◆ **Task to carry out**
Would you copy the records exactly, leaving the pictures out?
• • •
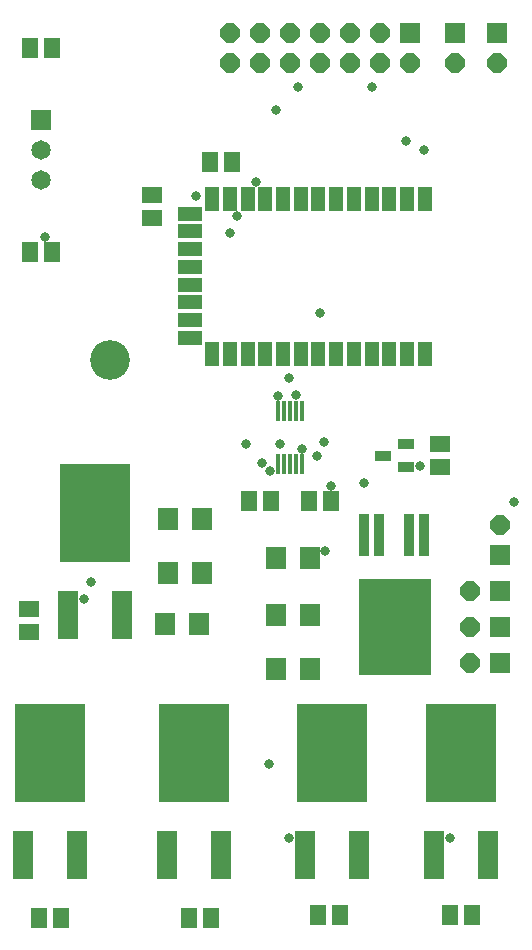
<source format=gts>
G75*
%MOIN*%
%OFA0B0*%
%FSLAX24Y24*%
%IPPOS*%
%LPD*%
%AMOC8*
5,1,8,0,0,1.08239X$1,22.5*
%
%ADD10C,0.1320*%
%ADD11R,0.2422X0.3210*%
%ADD12R,0.0375X0.1438*%
%ADD13R,0.0651X0.0651*%
%ADD14C,0.0651*%
%ADD15R,0.0572X0.0651*%
%ADD16R,0.0180X0.0651*%
%ADD17R,0.2343X0.3288*%
%ADD18R,0.0690X0.1635*%
%ADD19R,0.0532X0.0375*%
%ADD20R,0.0651X0.0572*%
%ADD21R,0.0690X0.0770*%
%ADD22R,0.0454X0.0808*%
%ADD23R,0.0808X0.0454*%
%ADD24OC8,0.0651*%
%ADD25C,0.0330*%
D10*
X005071Y019835D03*
D11*
X014581Y010950D03*
D12*
X015057Y014001D03*
X015557Y014001D03*
X014057Y014001D03*
X013557Y014001D03*
D13*
X018081Y013350D03*
X018081Y012150D03*
X018081Y010950D03*
X018081Y009750D03*
X017981Y030750D03*
X016581Y030750D03*
X015081Y030750D03*
X002781Y027850D03*
D14*
X002781Y026850D03*
X002781Y025850D03*
D15*
X003155Y023450D03*
X002407Y023450D03*
X002407Y030250D03*
X003155Y030250D03*
X008407Y026450D03*
X009155Y026450D03*
X009707Y015150D03*
X010455Y015150D03*
X011707Y015150D03*
X012455Y015150D03*
X012755Y001350D03*
X012007Y001350D03*
X008455Y001250D03*
X007707Y001250D03*
X003455Y001250D03*
X002707Y001250D03*
X016407Y001350D03*
X017155Y001350D03*
D16*
X011468Y016355D03*
X011271Y016355D03*
X011074Y016355D03*
X010878Y016355D03*
X010681Y016355D03*
X010681Y018126D03*
X010878Y018126D03*
X011074Y018126D03*
X011271Y018126D03*
X011468Y018126D03*
D17*
X004581Y014736D03*
X003081Y006736D03*
X007881Y006736D03*
X012481Y006736D03*
X016781Y006736D03*
D18*
X002175Y003350D03*
X003986Y003350D03*
X006975Y003350D03*
X008786Y003350D03*
X011575Y003350D03*
X013386Y003350D03*
X015875Y003350D03*
X017686Y003350D03*
X005486Y011350D03*
X003675Y011350D03*
D19*
X014167Y016650D03*
X014955Y016276D03*
X014955Y017024D03*
D20*
X016081Y017024D03*
X016081Y016276D03*
X006481Y024576D03*
X006481Y025324D03*
X002381Y011524D03*
X002381Y010776D03*
D21*
X006921Y011050D03*
X008041Y011050D03*
X008141Y012750D03*
X008141Y014550D03*
X007021Y014550D03*
X007021Y012750D03*
X010621Y013250D03*
X011741Y013250D03*
X011741Y011350D03*
X011741Y009550D03*
X010621Y009550D03*
X010621Y011350D03*
D22*
X010843Y020050D03*
X011433Y020050D03*
X012024Y020050D03*
X012615Y020050D03*
X013205Y020050D03*
X013796Y020050D03*
X014386Y020050D03*
X014977Y020050D03*
X015567Y020050D03*
X015567Y025207D03*
X014977Y025207D03*
X014386Y025207D03*
X013796Y025207D03*
X013205Y025207D03*
X012615Y025207D03*
X012024Y025207D03*
X011433Y025207D03*
X010843Y025207D03*
X010252Y025207D03*
X009662Y025207D03*
X009071Y025207D03*
X008481Y025207D03*
X008481Y020050D03*
X009071Y020050D03*
X009662Y020050D03*
X010252Y020050D03*
D23*
X007756Y020581D03*
X007756Y021172D03*
X007756Y021763D03*
X007756Y022353D03*
X007756Y022944D03*
X007756Y023534D03*
X007756Y024125D03*
X007756Y024715D03*
D24*
X009081Y029750D03*
X009081Y030750D03*
X010081Y030750D03*
X010081Y029750D03*
X011081Y029750D03*
X011081Y030750D03*
X012081Y030750D03*
X012081Y029750D03*
X013081Y029750D03*
X013081Y030750D03*
X014081Y030750D03*
X014081Y029750D03*
X015081Y029750D03*
X016581Y029750D03*
X017981Y029750D03*
X018081Y014350D03*
X017081Y012150D03*
X017081Y010950D03*
X017081Y009750D03*
D25*
X018556Y015100D03*
X015406Y016300D03*
X013556Y015750D03*
X012431Y015650D03*
X011981Y016650D03*
X012206Y017100D03*
X011481Y016875D03*
X010756Y017050D03*
X010156Y016400D03*
X010406Y016150D03*
X009606Y017050D03*
X010681Y018625D03*
X011056Y019225D03*
X011281Y018675D03*
X012081Y021400D03*
X009956Y025775D03*
X009306Y024625D03*
X009081Y024075D03*
X007931Y025300D03*
X010606Y028175D03*
X011356Y028925D03*
X013806Y028925D03*
X014956Y027125D03*
X015556Y026850D03*
X012256Y013475D03*
X010381Y006375D03*
X011056Y003900D03*
X016406Y003900D03*
X004431Y012425D03*
X004206Y011875D03*
X002906Y023950D03*
M02*

</source>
• • •
◆ **Task solution**
<source format=gts>
G75*
%MOIN*%
%OFA0B0*%
%FSLAX24Y24*%
%IPPOS*%
%LPD*%
%AMOC8*
5,1,8,0,0,1.08239X$1,22.5*
%
%ADD10C,0.1320*%
%ADD11R,0.2422X0.3210*%
%ADD12R,0.0375X0.1438*%
%ADD13R,0.0651X0.0651*%
%ADD14C,0.0651*%
%ADD15R,0.0572X0.0651*%
%ADD16R,0.0180X0.0651*%
%ADD17R,0.2343X0.3288*%
%ADD18R,0.0690X0.1635*%
%ADD19R,0.0532X0.0375*%
%ADD20R,0.0651X0.0572*%
%ADD21R,0.0690X0.0770*%
%ADD22R,0.0454X0.0808*%
%ADD23R,0.0808X0.0454*%
%ADD24OC8,0.0651*%
%ADD25C,0.0330*%
D10*
X005071Y019835D03*
D11*
X014581Y010950D03*
D12*
X015057Y014001D03*
X015557Y014001D03*
X014057Y014001D03*
X013557Y014001D03*
D13*
X018081Y013350D03*
X018081Y012150D03*
X018081Y010950D03*
X018081Y009750D03*
X017981Y030750D03*
X016581Y030750D03*
X015081Y030750D03*
X002781Y027850D03*
D14*
X002781Y026850D03*
X002781Y025850D03*
D15*
X003155Y023450D03*
X002407Y023450D03*
X002407Y030250D03*
X003155Y030250D03*
X008407Y026450D03*
X009155Y026450D03*
X009707Y015150D03*
X010455Y015150D03*
X011707Y015150D03*
X012455Y015150D03*
X012755Y001350D03*
X012007Y001350D03*
X008455Y001250D03*
X007707Y001250D03*
X003455Y001250D03*
X002707Y001250D03*
X016407Y001350D03*
X017155Y001350D03*
D16*
X011468Y016355D03*
X011271Y016355D03*
X011074Y016355D03*
X010878Y016355D03*
X010681Y016355D03*
X010681Y018126D03*
X010878Y018126D03*
X011074Y018126D03*
X011271Y018126D03*
X011468Y018126D03*
D17*
X004581Y014736D03*
X003081Y006736D03*
X007881Y006736D03*
X012481Y006736D03*
X016781Y006736D03*
D18*
X002175Y003350D03*
X003986Y003350D03*
X006975Y003350D03*
X008786Y003350D03*
X011575Y003350D03*
X013386Y003350D03*
X015875Y003350D03*
X017686Y003350D03*
X005486Y011350D03*
X003675Y011350D03*
D19*
X014167Y016650D03*
X014955Y016276D03*
X014955Y017024D03*
D20*
X016081Y017024D03*
X016081Y016276D03*
X006481Y024576D03*
X006481Y025324D03*
X002381Y011524D03*
X002381Y010776D03*
D21*
X006921Y011050D03*
X008041Y011050D03*
X008141Y012750D03*
X008141Y014550D03*
X007021Y014550D03*
X007021Y012750D03*
X010621Y013250D03*
X011741Y013250D03*
X011741Y011350D03*
X011741Y009550D03*
X010621Y009550D03*
X010621Y011350D03*
D22*
X010843Y020050D03*
X011433Y020050D03*
X012024Y020050D03*
X012615Y020050D03*
X013205Y020050D03*
X013796Y020050D03*
X014386Y020050D03*
X014977Y020050D03*
X015567Y020050D03*
X015567Y025207D03*
X014977Y025207D03*
X014386Y025207D03*
X013796Y025207D03*
X013205Y025207D03*
X012615Y025207D03*
X012024Y025207D03*
X011433Y025207D03*
X010843Y025207D03*
X010252Y025207D03*
X009662Y025207D03*
X009071Y025207D03*
X008481Y025207D03*
X008481Y020050D03*
X009071Y020050D03*
X009662Y020050D03*
X010252Y020050D03*
D23*
X007756Y020581D03*
X007756Y021172D03*
X007756Y021763D03*
X007756Y022353D03*
X007756Y022944D03*
X007756Y023534D03*
X007756Y024125D03*
X007756Y024715D03*
D24*
X009081Y029750D03*
X009081Y030750D03*
X010081Y030750D03*
X010081Y029750D03*
X011081Y029750D03*
X011081Y030750D03*
X012081Y030750D03*
X012081Y029750D03*
X013081Y029750D03*
X013081Y030750D03*
X014081Y030750D03*
X014081Y029750D03*
X015081Y029750D03*
X016581Y029750D03*
X017981Y029750D03*
X018081Y014350D03*
X017081Y012150D03*
X017081Y010950D03*
X017081Y009750D03*
D25*
X018556Y015100D03*
X015406Y016300D03*
X013556Y015750D03*
X012431Y015650D03*
X011981Y016650D03*
X012206Y017100D03*
X011481Y016875D03*
X010756Y017050D03*
X010156Y016400D03*
X010406Y016150D03*
X009606Y017050D03*
X010681Y018625D03*
X011056Y019225D03*
X011281Y018675D03*
X012081Y021400D03*
X009956Y025775D03*
X009306Y024625D03*
X009081Y024075D03*
X007931Y025300D03*
X010606Y028175D03*
X011356Y028925D03*
X013806Y028925D03*
X014956Y027125D03*
X015556Y026850D03*
X012256Y013475D03*
X010381Y006375D03*
X011056Y003900D03*
X016406Y003900D03*
X004431Y012425D03*
X004206Y011875D03*
X002906Y023950D03*
M02*

</source>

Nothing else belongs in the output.